§ WHAT THE TASK REQUIRES
Copy out each line in the records below that contains the string "Свердловской".

§ THE DATA
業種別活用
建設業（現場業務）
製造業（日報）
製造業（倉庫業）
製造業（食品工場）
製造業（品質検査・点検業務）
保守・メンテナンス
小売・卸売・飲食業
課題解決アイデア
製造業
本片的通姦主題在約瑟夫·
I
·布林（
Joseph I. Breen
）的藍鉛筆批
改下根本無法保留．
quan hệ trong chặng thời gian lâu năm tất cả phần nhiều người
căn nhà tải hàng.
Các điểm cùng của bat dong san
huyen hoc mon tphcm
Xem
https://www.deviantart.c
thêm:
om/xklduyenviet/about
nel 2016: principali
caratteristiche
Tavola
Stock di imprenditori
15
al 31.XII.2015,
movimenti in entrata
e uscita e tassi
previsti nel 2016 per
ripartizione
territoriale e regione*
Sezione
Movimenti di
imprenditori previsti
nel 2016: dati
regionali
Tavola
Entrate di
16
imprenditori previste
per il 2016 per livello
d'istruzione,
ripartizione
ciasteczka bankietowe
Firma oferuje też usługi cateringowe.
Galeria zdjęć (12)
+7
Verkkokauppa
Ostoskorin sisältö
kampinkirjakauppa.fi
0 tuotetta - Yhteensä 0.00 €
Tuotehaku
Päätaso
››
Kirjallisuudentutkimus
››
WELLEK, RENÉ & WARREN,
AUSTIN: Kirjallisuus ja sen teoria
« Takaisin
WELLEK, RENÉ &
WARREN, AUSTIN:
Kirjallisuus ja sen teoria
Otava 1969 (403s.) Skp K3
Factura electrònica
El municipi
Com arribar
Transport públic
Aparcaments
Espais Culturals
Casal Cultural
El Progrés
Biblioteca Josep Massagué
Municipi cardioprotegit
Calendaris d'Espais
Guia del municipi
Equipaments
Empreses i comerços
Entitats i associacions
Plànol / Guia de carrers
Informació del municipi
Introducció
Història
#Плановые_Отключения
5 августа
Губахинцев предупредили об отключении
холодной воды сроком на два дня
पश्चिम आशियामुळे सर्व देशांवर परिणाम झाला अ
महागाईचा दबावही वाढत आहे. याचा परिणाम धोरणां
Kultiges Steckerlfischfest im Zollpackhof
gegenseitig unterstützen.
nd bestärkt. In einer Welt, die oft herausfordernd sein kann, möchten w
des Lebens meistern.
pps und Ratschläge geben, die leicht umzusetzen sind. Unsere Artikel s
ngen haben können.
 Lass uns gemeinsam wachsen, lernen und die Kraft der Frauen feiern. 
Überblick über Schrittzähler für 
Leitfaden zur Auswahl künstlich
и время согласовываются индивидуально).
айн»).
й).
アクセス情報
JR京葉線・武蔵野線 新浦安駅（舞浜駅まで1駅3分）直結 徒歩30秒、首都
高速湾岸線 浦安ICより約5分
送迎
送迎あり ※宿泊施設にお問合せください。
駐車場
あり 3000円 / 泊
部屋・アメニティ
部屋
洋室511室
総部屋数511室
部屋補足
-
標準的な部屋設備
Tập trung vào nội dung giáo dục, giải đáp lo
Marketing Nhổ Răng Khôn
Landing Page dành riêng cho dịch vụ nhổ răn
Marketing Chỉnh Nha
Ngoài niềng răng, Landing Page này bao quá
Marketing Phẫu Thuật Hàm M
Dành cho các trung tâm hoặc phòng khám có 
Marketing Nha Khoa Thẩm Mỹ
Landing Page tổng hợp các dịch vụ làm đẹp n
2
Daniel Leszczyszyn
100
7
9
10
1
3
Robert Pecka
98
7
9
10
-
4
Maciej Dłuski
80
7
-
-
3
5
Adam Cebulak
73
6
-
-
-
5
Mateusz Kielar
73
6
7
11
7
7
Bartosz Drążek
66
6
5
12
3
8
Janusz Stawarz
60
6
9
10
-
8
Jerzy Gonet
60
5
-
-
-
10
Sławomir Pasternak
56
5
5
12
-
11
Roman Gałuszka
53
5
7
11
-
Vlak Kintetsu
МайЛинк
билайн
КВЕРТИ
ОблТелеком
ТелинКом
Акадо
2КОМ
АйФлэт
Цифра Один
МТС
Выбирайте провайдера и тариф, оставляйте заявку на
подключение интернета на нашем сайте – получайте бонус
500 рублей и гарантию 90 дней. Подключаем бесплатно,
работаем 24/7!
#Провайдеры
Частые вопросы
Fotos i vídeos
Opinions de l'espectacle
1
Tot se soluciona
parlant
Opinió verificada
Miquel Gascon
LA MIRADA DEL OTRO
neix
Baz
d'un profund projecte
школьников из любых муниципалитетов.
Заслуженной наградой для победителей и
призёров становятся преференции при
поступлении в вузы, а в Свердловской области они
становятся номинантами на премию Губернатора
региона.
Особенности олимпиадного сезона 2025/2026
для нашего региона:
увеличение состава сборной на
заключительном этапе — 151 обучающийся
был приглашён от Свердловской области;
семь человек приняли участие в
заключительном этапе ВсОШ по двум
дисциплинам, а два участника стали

§ ANSWER AREA
поступлении в вузы, а в Свердловской области они
был приглашён от Свердловской области;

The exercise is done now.